3 Based on (i) Great-West Lifeco’s mid-term financial objectives of 8-10% EPS growth per annum, as noted in Great-West Lifeco's news release dated June 8, 2021, (ii) Institutional Brokers Estimate System (IBES) consensus earnings estimates, and (iii) estimated earnings of Prudential’s retirement services business after fully reflecting synergies and excluding integration costs on a run-rate basis at the end of 2023.
4 As of March 31, 2021. Information refers to the business of Great-West Life & Annuity Insurance Company and its subsidiaries, including Great-West Life & Annuity Insurance Company of New York and GWFS Equities, Inc. GWLA’s consolidated total assets under administration (AUA) were US$1,065.8B. AUA is a non-GAAP measure and does not reflect the financial stability or strength of a company.

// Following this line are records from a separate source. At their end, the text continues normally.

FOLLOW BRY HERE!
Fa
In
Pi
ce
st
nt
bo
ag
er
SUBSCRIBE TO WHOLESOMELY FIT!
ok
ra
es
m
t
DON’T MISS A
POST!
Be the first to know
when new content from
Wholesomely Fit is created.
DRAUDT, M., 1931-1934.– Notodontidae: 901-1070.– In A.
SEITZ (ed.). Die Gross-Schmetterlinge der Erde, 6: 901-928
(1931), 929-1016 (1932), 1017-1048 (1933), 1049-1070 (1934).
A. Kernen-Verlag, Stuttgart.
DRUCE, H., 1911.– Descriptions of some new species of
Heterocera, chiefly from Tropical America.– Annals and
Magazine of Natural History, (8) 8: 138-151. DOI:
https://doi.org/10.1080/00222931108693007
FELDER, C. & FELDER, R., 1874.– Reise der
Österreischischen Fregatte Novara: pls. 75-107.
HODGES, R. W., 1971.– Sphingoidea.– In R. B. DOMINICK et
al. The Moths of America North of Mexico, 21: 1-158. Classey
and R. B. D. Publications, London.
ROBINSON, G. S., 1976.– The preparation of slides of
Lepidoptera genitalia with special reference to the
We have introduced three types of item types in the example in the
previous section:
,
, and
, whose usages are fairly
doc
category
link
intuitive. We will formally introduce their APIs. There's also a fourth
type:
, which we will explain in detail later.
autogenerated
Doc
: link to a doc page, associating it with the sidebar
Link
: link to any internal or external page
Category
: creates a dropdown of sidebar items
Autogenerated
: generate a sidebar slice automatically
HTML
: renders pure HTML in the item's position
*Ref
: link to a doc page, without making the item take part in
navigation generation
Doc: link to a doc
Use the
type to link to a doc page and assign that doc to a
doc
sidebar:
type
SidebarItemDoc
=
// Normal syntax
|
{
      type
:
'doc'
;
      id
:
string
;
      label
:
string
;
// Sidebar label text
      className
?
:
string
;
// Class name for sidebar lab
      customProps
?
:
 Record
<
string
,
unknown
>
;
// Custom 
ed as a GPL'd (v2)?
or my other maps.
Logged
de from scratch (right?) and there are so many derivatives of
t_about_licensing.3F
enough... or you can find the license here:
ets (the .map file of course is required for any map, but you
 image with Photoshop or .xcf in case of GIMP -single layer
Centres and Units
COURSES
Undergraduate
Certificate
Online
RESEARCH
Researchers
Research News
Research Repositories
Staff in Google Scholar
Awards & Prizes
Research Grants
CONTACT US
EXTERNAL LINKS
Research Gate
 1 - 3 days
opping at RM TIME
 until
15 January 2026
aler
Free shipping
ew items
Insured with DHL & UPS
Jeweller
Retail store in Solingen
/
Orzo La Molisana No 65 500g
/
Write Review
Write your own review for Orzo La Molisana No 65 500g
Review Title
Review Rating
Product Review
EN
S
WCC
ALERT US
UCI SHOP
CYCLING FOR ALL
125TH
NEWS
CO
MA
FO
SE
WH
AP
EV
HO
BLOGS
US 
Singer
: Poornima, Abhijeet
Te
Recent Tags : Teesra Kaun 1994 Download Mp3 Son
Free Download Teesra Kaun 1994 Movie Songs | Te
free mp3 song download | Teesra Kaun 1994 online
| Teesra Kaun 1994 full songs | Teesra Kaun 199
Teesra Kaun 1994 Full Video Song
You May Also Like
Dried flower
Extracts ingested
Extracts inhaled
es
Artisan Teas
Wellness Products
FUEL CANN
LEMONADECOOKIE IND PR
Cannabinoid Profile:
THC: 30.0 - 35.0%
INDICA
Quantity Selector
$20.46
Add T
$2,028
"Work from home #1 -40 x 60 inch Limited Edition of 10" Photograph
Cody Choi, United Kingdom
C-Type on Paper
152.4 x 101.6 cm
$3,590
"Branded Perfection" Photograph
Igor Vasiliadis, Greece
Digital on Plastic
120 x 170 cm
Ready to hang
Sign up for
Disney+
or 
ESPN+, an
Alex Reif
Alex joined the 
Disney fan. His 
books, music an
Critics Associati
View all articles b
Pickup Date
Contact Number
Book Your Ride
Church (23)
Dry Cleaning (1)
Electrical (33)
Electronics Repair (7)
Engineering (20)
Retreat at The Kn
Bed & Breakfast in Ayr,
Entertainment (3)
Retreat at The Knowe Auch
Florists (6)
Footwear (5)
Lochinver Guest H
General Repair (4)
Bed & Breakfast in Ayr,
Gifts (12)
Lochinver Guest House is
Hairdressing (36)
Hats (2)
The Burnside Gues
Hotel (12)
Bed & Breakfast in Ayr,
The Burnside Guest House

GWLA’s statutory assets total $74.5B and liabilities total $72.5B. GWLANY statutory assets total US$3.7B and liabilities total US$3.5B.
5 Based on Empower’s contribution as a percentage of Great-West Lifeco’s base earnings in 2020 (excluding corporate earnings). Empower’s base earnings include on a pro-forma basis estimated fully synergized earnings for MassMutual’s acquired retirement business expected for 2022, and Prudential’s estimated fully synergized earnings on a run-rate basis expected by year end 2023.
6 Pensions & Investments 2021 Defined Contribution Survey Ranking as of April 2021.